A small metal water tank has been converted to a planter and painted with bright flowers

You can stop following up now

At the International Association of Fairs and Expositions Convention, we were talking about finding more volunteers and taking care of the ones you already have. I said:

“I don’t follow up on stuff that doesn’t need to be followed up on.”

If someone volunteered to fix up the garden boxes and they didn’t do it? Don’t pester that person about the garden boxes. Look for someone else.

I know we’ve been taught that good follow-through means checking in, sending reminders, circling back. But sometimes that’s the wrong thing to do. When you keep chasing people about tasks that aren’t that critical, you’re creating burnout.

You burn yourself out. Every follow-up takes energy. Every reminder requires mental space. And if you’re doing this for ten different people about “nice to have” projects, you’re exhausted before you even get to the things that actually matter.

You burn them out. That person who didn’t fix the garden boxes? They probably feel guilty already. Your reminders just pile on the guilt without increasing the likelihood they’ll actually do it. And now they’re less likely to volunteer for something else later.
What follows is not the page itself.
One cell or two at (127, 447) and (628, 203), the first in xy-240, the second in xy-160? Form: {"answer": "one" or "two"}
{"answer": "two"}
You waste time on the wrong things. While you’re crafting that third reminder email to that one person about the garden boxes, you’re pulled away from the critical tasks.

This is why I said that accountability is overrated sometimes.

The Idea Friendly Way is to make the size of the step you ask them to take match their motivation.

Make a clear distinction between “must happen” and “would be nice.”

Must happen and they are still engaged? Yes, follow up. Send reminders. Make sure it gets done, or find someone else to step up. Save this for safety-critical tasks and legal requirements.

Would be nice? Let it go. If the first person doesn’t come through, quietly look for someone else. Or decide it doesn’t need to happen at all. I mean, maybe let nature tend the garden boxes for a bit longer.

Getting the garden boxes fixed is not your goal. Building a stronger community is your goal. And helping people stay engaged without feeling pestered and guilty is part of that.

Decide to let it go

Think of one task or one volunteer you can quit following up on, and decide now to let it go.

Either find someone else for it, or admit it wasn’t that important in the first place. Either way, you just freed up energy for something that actually matters.